Bill and feet black; iris brown. The general colour of the upper parts is light ash-grey, of the lower white; the upper part of the head, and a patch on the wing, formed by the first row of small coverts and the secondary coverts, bright yellow; a band from the bill to the eye, continued under it, and enlarging behind, so as to include the ear-coverts, together with the throat, to the extent of about an inch, black; a white band from over the eyes to behind the ears, and another from the lower mandible down the side of the neck, enlarging as it proceeds; the sides under the wings very pale ash-grey. The quills and tail-feathers are brown, edged with ash-grey; the outer three feathers of the tail have a large portion of the inner web white.

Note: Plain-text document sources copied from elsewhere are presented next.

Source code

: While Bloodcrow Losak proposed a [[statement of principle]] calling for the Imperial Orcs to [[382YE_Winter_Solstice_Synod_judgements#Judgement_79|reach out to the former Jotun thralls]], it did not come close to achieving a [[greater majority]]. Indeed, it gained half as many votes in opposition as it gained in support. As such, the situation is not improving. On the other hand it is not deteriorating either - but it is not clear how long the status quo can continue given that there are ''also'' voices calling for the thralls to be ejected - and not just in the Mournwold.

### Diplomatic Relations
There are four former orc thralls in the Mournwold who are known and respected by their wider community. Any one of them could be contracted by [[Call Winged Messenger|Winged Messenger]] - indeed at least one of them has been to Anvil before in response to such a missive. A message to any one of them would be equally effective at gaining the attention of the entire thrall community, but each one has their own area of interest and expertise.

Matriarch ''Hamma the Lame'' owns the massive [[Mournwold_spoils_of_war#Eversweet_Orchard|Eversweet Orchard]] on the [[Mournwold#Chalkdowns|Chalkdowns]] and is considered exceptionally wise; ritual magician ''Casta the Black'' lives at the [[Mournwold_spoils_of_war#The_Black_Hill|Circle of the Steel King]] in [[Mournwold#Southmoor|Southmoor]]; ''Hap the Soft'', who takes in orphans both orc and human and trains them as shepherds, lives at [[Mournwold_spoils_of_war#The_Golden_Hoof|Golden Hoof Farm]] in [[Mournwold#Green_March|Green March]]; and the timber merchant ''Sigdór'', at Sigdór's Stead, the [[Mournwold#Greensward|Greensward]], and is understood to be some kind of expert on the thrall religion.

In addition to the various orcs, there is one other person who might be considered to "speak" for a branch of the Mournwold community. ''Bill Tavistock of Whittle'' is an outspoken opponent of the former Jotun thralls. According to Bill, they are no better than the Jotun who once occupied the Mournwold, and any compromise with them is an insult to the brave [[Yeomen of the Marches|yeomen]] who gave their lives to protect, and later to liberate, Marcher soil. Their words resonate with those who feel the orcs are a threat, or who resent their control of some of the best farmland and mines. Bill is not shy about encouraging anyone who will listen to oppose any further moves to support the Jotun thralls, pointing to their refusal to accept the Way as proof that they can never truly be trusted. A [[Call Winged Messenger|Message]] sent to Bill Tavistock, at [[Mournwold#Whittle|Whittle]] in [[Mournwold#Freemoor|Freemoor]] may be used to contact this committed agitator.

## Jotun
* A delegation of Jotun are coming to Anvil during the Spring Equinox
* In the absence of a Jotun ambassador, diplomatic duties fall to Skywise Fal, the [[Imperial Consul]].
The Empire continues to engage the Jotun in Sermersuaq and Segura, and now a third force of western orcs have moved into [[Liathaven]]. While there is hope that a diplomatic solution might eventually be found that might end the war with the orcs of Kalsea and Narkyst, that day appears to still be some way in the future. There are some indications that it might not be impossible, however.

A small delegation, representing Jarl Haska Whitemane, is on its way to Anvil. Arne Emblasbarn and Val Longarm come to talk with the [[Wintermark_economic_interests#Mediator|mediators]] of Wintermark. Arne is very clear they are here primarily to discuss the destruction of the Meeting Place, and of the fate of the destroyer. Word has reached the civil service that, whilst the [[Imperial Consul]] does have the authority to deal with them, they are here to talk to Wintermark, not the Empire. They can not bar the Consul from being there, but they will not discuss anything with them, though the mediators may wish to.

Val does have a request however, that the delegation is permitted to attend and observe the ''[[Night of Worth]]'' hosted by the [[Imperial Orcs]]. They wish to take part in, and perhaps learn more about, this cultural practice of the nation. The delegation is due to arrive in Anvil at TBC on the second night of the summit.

Length to end of tail 4 1/4 inches, to end of wings 3 7/8; extent of wings 7 5/8; bill along the ridge (5 3/4)/12, along the edge of lower mandible (7 1/2)/12; wing from flexure 2 8/12; tail 2 1/4; tarsus (8 1/2)/12; hind toe 3/12, its claw 3/12, middle toe 5/12, its claw 2/12.
The female resembles the male, but has the tints less bright, the sides of the head and the throat grey instead of black, and the white bands on the head narrower and less extended.
Length to end of tail 4 inches, to end of wings 3 5/8; extent of wings 7 1/4.